Ross also said that there was "no natural reason" why a "phase one" trade deal with China couldn't be reached this month.

In economic releases, a measure of Eurozone manufacturing was finalized at 45.9 in October, up from September's seven-year low reading of 45.7.

While the German DAX Index has surged up by 1.5 percent, the French CAC 40 Index and the U.K.'s FTSE 100 Index are both up by 1.1 percent.

Automaker Daimler Group has jumped after launching its new corporate structure on November 1, 2019. BMW, Volkswagen, Renault and Peugeot have also moved notably higher.

German medical-equipment maker Siemens Healthineers has spiked after reporting a rise in net profit and revenue during the fourth quarter of the year.

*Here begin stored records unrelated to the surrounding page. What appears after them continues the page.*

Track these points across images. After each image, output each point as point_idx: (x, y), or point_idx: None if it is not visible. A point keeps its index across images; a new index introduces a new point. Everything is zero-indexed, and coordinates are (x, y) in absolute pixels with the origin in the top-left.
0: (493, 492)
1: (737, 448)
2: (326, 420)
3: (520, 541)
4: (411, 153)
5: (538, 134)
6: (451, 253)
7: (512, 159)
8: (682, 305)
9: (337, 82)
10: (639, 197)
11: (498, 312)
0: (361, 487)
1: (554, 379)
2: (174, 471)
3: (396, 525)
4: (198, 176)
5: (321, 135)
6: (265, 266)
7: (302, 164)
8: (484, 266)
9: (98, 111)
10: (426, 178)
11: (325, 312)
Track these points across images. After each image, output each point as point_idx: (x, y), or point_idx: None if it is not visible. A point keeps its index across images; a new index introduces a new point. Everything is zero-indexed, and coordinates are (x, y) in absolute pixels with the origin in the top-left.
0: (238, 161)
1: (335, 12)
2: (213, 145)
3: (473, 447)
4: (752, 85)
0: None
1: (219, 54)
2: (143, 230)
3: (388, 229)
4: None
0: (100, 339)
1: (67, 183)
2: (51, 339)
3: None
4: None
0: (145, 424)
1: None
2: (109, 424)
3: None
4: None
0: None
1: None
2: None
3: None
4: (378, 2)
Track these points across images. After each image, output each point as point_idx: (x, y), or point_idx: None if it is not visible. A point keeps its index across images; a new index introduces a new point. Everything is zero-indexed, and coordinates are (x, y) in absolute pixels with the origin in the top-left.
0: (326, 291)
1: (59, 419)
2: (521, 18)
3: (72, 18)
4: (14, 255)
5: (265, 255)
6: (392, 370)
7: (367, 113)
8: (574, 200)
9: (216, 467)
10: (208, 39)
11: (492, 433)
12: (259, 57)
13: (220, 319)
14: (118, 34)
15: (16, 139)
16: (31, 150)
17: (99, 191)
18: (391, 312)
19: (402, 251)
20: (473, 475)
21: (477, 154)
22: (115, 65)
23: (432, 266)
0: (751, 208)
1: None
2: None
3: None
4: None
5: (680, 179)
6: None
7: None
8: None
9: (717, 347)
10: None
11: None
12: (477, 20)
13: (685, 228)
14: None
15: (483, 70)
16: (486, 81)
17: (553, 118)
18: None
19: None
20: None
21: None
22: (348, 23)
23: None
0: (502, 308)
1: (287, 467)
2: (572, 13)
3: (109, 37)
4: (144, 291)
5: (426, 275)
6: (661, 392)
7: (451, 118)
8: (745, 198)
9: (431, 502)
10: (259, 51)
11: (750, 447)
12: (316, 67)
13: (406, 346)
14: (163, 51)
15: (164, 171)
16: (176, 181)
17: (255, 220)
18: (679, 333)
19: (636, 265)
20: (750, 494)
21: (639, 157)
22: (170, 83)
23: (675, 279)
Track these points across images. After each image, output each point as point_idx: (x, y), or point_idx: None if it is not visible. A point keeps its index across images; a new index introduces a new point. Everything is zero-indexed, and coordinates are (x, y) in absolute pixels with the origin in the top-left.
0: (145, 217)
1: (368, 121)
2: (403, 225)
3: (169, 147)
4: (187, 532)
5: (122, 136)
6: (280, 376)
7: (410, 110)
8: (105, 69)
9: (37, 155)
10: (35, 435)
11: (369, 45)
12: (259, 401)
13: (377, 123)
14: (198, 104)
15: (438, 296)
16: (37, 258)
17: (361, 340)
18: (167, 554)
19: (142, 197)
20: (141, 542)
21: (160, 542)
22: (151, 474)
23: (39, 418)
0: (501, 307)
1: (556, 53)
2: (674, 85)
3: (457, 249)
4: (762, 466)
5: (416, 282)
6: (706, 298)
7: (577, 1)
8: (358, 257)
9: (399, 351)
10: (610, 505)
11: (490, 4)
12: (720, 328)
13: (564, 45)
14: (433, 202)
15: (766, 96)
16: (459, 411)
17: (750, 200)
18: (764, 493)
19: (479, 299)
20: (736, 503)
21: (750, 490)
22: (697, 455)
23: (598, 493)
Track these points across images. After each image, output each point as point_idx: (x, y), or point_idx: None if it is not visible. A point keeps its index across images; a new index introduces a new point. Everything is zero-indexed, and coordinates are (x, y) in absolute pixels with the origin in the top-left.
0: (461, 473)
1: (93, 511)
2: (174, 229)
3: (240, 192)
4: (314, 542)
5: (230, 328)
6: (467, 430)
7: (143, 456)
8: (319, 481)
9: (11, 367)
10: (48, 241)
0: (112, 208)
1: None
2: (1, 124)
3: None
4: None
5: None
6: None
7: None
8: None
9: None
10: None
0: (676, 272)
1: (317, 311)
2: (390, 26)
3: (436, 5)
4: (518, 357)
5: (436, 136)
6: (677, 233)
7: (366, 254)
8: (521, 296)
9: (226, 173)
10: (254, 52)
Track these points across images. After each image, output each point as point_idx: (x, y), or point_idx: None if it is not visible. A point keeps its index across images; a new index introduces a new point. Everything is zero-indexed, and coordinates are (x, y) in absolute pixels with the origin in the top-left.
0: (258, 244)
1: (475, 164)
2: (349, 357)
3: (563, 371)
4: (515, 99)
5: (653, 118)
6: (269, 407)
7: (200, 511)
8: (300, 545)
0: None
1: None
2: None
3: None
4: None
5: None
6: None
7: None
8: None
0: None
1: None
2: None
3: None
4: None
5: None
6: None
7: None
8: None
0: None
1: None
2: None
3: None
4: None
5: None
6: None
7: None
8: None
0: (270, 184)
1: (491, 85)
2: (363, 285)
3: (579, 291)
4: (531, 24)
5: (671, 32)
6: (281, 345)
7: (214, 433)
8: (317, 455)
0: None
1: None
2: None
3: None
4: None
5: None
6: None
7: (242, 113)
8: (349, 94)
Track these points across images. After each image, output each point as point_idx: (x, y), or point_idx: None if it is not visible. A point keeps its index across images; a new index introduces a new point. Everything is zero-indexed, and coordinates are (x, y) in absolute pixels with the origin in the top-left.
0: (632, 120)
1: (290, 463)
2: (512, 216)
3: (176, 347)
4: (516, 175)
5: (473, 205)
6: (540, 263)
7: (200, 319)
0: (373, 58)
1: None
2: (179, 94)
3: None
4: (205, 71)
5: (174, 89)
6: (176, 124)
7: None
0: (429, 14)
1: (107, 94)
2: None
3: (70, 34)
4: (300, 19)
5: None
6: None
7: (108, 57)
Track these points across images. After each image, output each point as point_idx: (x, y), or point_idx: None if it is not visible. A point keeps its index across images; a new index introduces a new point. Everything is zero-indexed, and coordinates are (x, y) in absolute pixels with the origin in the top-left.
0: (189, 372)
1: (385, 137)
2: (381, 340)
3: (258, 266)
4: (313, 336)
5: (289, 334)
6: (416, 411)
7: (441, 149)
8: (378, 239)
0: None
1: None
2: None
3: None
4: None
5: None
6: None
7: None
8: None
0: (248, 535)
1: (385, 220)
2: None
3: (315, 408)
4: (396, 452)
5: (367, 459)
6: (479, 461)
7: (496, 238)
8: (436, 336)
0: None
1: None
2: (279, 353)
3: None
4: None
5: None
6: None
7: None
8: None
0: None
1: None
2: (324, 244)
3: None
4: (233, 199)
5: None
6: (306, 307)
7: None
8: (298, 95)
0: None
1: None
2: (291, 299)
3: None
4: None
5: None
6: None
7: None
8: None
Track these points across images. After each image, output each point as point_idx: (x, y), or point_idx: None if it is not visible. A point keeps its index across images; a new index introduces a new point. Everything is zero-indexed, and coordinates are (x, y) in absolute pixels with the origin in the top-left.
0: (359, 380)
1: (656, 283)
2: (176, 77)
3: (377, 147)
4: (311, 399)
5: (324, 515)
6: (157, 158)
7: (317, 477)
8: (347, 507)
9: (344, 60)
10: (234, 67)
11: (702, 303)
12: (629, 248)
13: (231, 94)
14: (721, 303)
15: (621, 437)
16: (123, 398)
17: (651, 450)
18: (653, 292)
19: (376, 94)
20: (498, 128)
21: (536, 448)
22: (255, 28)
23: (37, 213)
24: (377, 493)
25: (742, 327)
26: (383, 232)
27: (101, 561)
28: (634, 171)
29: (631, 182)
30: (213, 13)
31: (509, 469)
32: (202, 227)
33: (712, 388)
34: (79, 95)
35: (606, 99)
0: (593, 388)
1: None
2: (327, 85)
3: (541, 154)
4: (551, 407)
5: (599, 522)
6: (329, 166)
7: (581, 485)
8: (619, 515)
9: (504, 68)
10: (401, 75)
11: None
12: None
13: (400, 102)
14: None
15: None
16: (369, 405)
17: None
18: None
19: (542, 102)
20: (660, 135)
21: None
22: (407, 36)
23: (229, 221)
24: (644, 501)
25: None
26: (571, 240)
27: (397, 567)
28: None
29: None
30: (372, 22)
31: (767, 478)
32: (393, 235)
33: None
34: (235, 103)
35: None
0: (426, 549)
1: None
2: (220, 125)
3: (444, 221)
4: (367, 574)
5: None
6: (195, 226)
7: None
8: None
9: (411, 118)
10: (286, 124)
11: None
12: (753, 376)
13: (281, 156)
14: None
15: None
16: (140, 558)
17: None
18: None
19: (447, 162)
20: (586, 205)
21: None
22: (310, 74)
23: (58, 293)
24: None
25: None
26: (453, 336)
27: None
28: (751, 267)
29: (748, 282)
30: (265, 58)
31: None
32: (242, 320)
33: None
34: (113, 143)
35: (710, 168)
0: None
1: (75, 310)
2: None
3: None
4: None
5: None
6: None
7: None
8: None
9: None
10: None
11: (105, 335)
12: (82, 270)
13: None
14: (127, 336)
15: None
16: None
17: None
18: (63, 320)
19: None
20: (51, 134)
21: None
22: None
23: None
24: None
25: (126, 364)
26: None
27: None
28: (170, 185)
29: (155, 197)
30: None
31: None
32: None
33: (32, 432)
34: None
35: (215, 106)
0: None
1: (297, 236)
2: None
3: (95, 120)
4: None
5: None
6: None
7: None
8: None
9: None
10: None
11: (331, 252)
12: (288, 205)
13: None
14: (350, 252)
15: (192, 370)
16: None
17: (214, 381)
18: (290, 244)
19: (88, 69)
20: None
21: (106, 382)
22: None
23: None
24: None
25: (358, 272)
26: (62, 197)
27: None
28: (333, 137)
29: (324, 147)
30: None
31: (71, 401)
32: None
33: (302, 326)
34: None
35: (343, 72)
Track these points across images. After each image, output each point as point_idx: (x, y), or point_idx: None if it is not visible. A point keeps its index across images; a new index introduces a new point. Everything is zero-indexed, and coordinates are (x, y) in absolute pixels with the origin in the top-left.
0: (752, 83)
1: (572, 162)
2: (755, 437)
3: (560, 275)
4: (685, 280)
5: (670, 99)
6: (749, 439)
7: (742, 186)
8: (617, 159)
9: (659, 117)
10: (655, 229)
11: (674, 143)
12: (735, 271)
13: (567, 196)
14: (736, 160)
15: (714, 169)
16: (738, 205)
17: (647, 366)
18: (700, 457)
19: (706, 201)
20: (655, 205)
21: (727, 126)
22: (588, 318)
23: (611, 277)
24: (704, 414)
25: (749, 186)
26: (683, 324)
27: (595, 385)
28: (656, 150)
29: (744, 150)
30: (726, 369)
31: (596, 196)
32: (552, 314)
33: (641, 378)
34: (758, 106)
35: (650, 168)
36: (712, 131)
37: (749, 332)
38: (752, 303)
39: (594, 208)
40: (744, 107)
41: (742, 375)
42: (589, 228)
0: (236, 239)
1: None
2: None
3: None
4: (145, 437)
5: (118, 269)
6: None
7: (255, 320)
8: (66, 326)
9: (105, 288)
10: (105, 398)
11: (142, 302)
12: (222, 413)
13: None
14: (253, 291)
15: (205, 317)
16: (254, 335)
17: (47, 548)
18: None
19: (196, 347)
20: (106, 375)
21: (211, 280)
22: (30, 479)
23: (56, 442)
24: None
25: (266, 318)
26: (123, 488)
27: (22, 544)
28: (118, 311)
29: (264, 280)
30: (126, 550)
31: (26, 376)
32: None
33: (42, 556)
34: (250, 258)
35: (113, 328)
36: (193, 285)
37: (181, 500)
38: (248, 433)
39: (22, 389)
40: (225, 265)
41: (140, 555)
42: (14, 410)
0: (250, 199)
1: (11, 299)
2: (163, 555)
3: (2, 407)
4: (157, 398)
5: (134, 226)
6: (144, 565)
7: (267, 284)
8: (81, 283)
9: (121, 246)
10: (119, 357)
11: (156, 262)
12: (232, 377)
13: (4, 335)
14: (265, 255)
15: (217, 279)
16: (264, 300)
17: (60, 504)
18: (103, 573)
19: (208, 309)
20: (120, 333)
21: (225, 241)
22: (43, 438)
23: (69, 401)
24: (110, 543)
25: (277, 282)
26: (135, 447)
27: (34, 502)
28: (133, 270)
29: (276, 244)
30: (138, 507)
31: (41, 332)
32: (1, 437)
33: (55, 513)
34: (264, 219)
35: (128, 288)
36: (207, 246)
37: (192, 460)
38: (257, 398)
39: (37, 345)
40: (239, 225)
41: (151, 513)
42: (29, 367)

Lubricant manufacturer Fuchs Petrolub has also rallied on news the company has agreed to buy the business of ZIMMARK INC.

Lender Deutsche Bank has also climbed after appointing Claudio de Sanctis as Global Head of Deutsche Bank Wealth Management, succeeding Fabrizio Campelli, who joins the group Management Board as Chief Transformation Officer.

Budget airline Ryanair Holdings has also soared as it reported higher second quarter earnings despite rising fuel and staff costs.

On the other hand, struggling baby goods retailer Mothercare has plunged after saying it is planning to call in administrators to the troubled firm's U.K. business.

U.S. Economic Reports

At 10 am ET, the Commerce Department is scheduled to release its report on new orders for manufactured goods in the month of September. Factory orders are expected to drop by 0.5 percent.

San Francisco Federal Reserve President Mary Daly is due to speak in a fireside chat at NYU's Stern Center for Global Economy and Business in New York at 3:05 pm ET.

Stocks In Focus

Shares of Wright Medical Group (WMGI) are soaring in pre-market trading after the medical device maker agreed to be acquired by larger rival Stryker (SYK) for $30.75 per share in cash.

Drugmaker Bausch Health (BHC) may also see initial strength after reporting better than expected third quarter revenues and raising its full-year guidance.

On the other hand, shares of Under Armour (UAA) are likely to come under pressure after the athletic apparel maker reported better than expected third quarter results but revealed a federal probe of its accounting practices.

Fast good giant McDonald's (MCD) may also move to the downside after firing President and CEO Steve Easterbrook over a consensual relationship with an employee.